Some 1.7 million people who work in the fishing industry would be impacted and “about 40 percent of the agricultural land cultivated in Yemen would be covered with black clouds, which would result in the elimination of grains, fruits and vegetables,” the letter states.

The decaying tanker sprang a leak in late May. On September 24, Abdallah Y. Al-Mouallimi, Saudi Arabia’s ambassador to the United Nations, wrote in a letter that experts had observed, “a pipeline attached to the vessel is suspected to have been separated from the stabilizers holding it to the bottom and is now floating on the surface of the sea.”

The Houthis are proposing to sell the crude oil, estimated to be worth around $80 million, and use the funds to pay public salary payments, according to Almasdar Online, an independent Yemeni news organization.

The Yemeni government has rejected all attempts by the Houthis to do so and calls on the United Nations and the international community to put pressure on Houthis to allow the arrival of an international maintenance team, within the framework of an agreement reached between the two sides in Stockholm at the end of 2018.

Since the late 1980s, the Safer had been used as a storage vessel for oil and now threatens Yemen and the Red Sea with ecological catastrophe warns Orellana. “If this ship were to break up, a spill could decimate livelihoods of local coastal communities, biodiversity in the region, and heavily impact shipping routes in the Red Sea,” he said.

Safer hose
A view of the FSO Safer’s external piping system and the hose failure that led to a spill earlier this year. (Photo supplied to I.R. Consilium courtesy Maritime Executive)

“It is vital that a UN technical team be permitted to board the FSO Safer if we are to have any hope of preventing the threat of a spill that could be four times worse than the historic Exxon Valdez spill in Alaska, in 1989,” he urged.

Citing the devastating explosion at the port of Beirut in Lebanon last August, Orellana asked, “Has the world learned nothing? Surely the dangers of mishandling hazardous substances are now evident.”

Although the Government of Yemen and Houthi authorities formally requested UN assistance with the Safer tanker in March 2018, more than two years on, the team has not been deployed because the necessary approvals have not yet been granted.

“This is a tragedy in the making and it must be prevented at all costs from hitting the people of Yemen,” Orellana said. “They have suffered enough.”

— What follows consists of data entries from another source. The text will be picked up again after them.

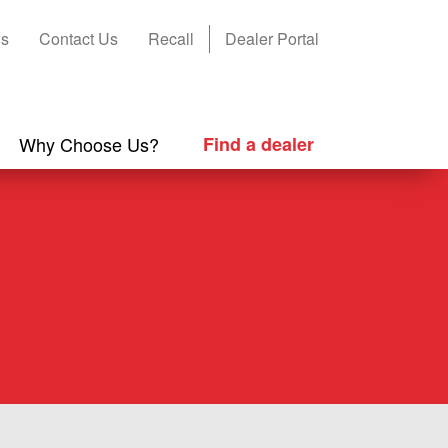
s
Contact Us
Recall
Dealer Portal
Why Choose Us?
Find a dealer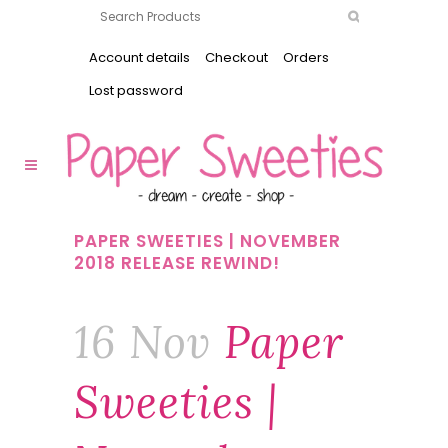
Account details
Checkout
Orders
Lost password
PAPER SWEETIES | NOVEMBER
2018 RELEASE REWIND!
16 Nov
Paper
Sweeties |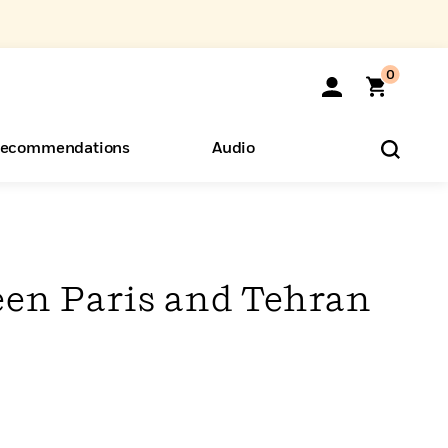
0
ecommendations
Audio
ents
o Hear
eryone
een Paris and Tehran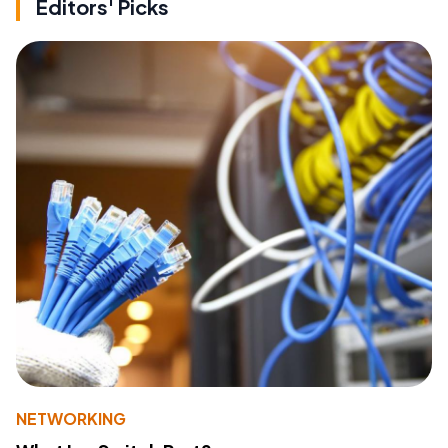
Editors' Picks
NETWORKING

Special Rapporteurs like Orellana are appointed by the Geneva-based UN Human Rights Council to examine and report back on a specific human rights theme or a country situation. The positions are honorary, and the experts are not UN staff, nor are they paid for their work.

China has offered to help resolve the difficult situation. China’s Foreign Minister Wang Yi confirmed on October 13 that his country will play “a positive and constructive role in the UN Security Council to reach an appropriate proposal for resolving the conflict” between the government and the Houthi militia holding the dangerously decaying oil tanker.